**Problem requirements:**
All records below are to be duplicated exactly, with every picture excluded.

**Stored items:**
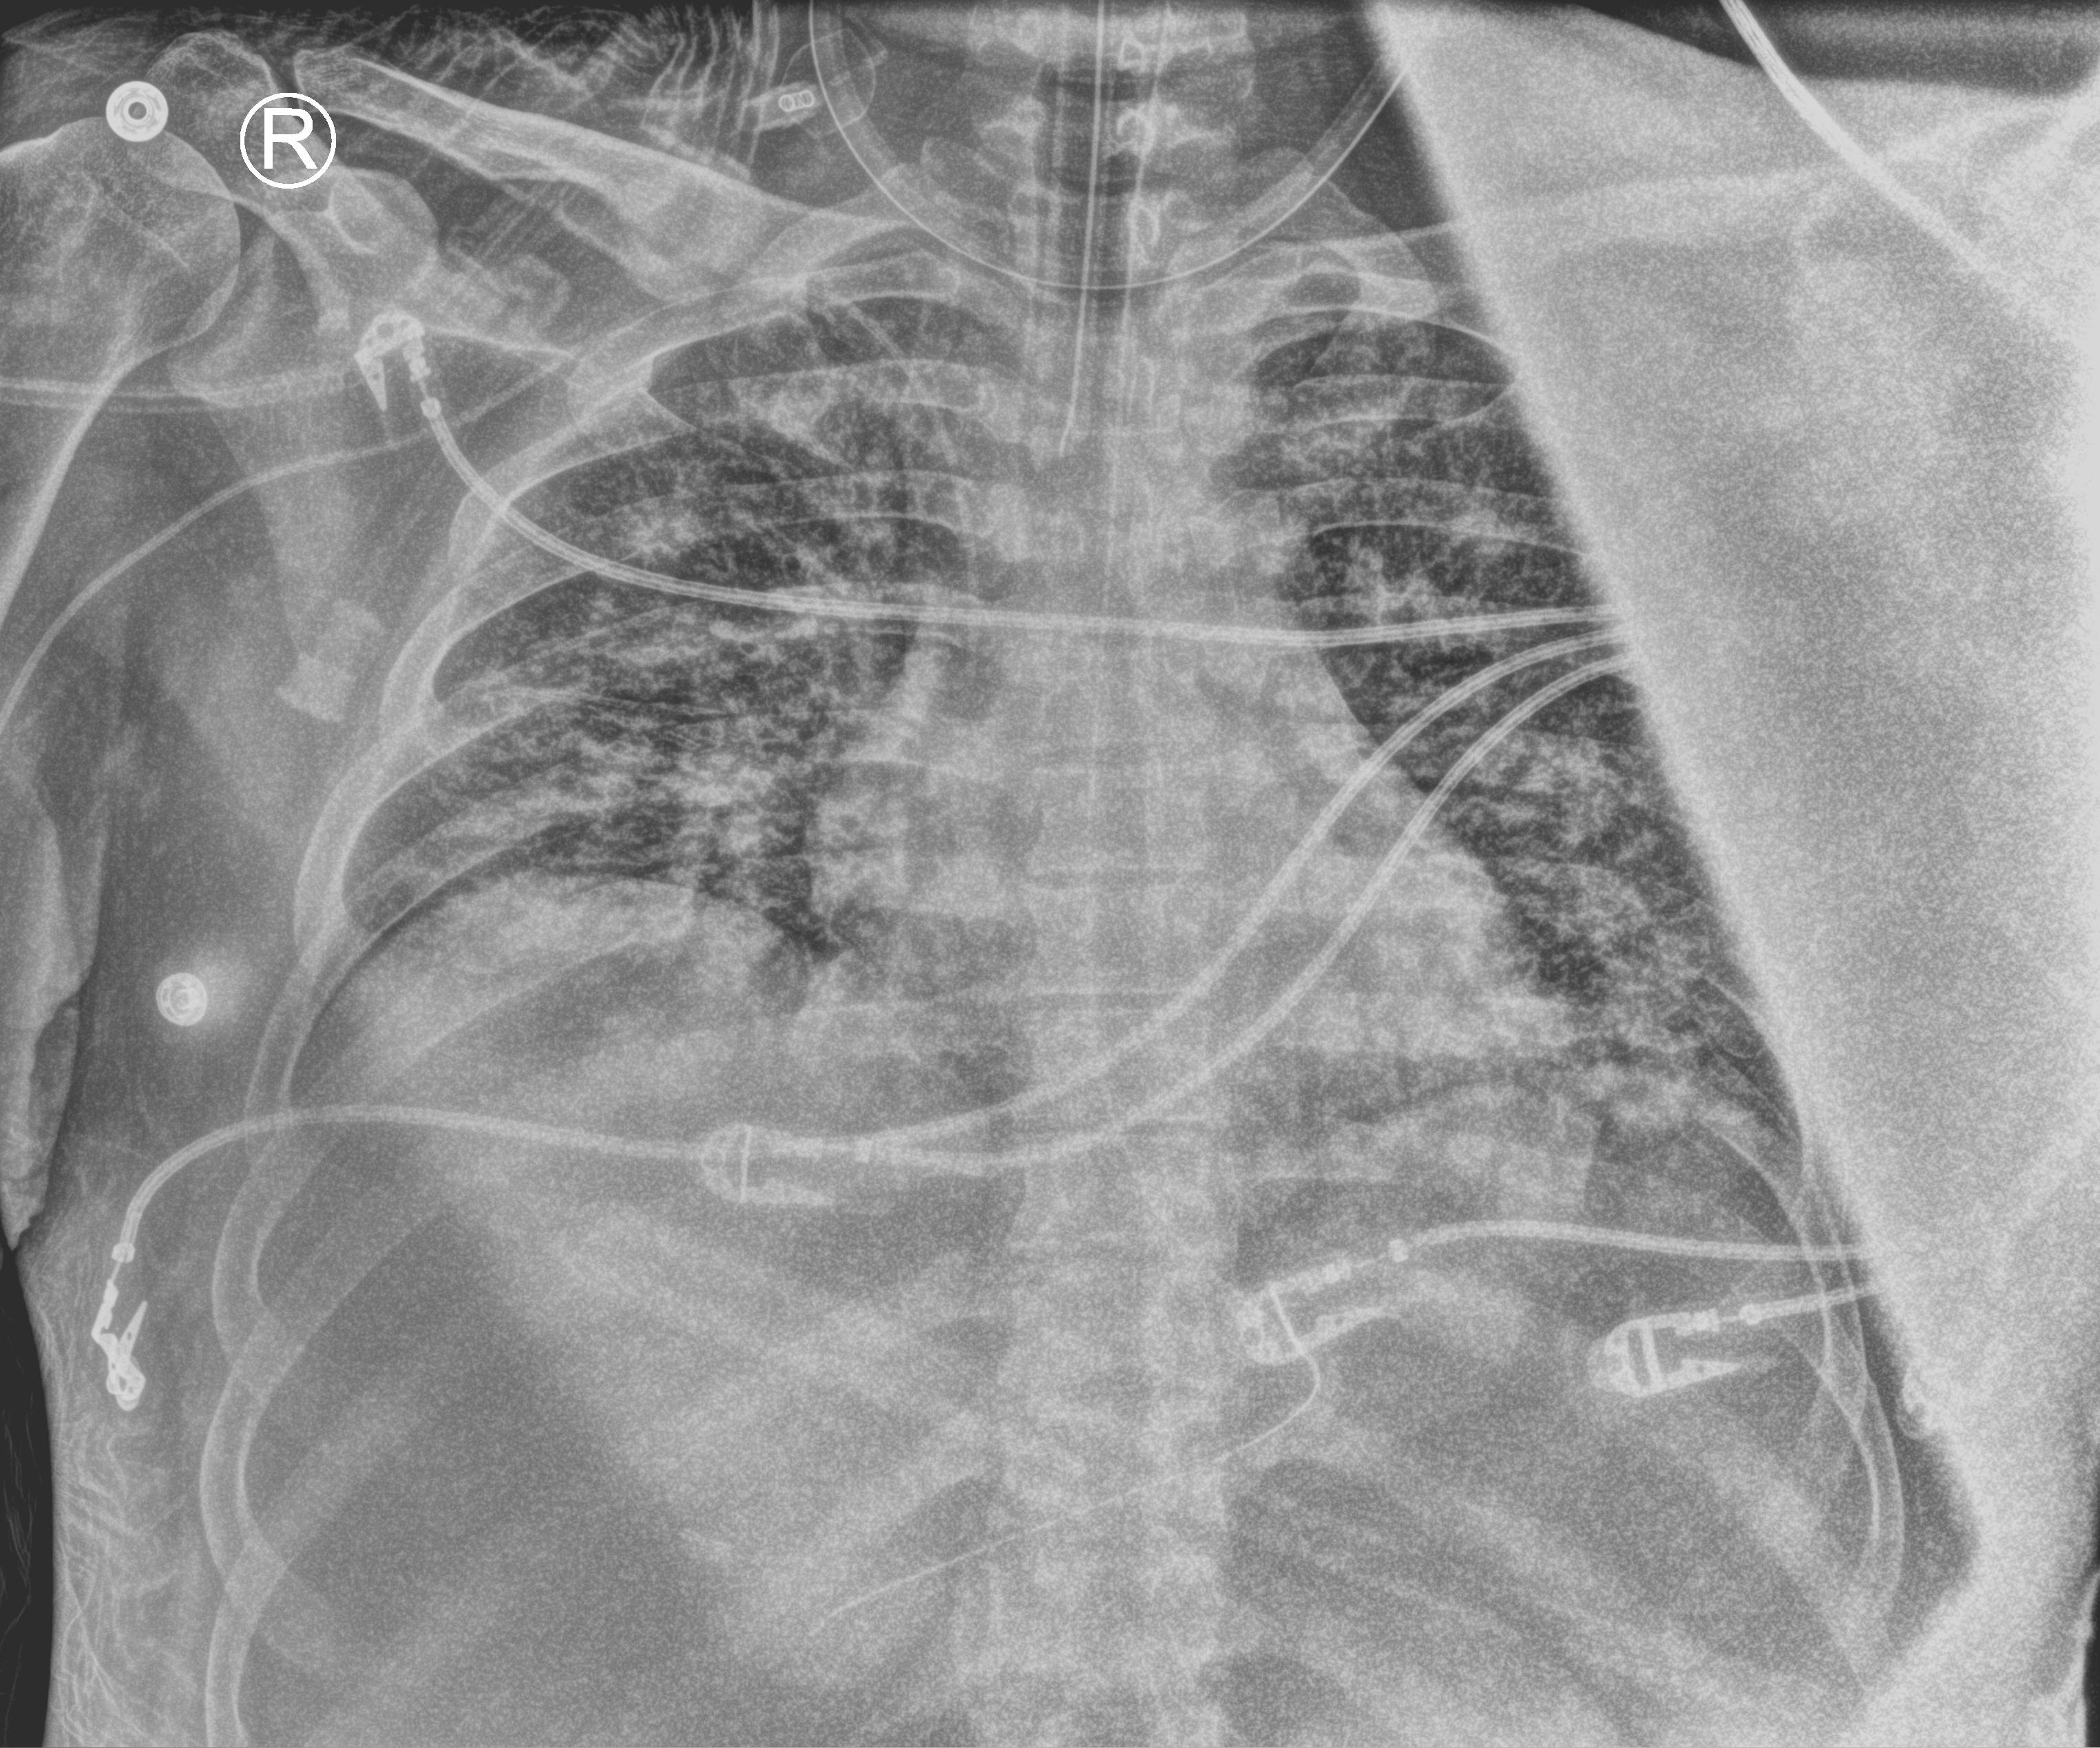
Portable chest radiograph; anteroposterior (AP) projection. Patient hospitalised with COVID-19; male, aged 18–59 years.
Hospital-stay facts (about this admission, not read from this image; timing relative to this image not recorded):
- length of hospital stay: 44 days
- mechanically ventilated during this hospital stay: yes
- admitted to intensive care during this hospital stay: yes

**Result of the exercise:**
Portable chest radiograph; anteroposterior (AP) projection. Patient hospitalised with COVID-19; male, aged 18–59 years.
Hospital-stay facts (about this admission, not read from this image; timing relative to this image not recorded):
- length of hospital stay: 44 days
- mechanically ventilated during this hospital stay: yes
- admitted to intensive care during this hospital stay: yes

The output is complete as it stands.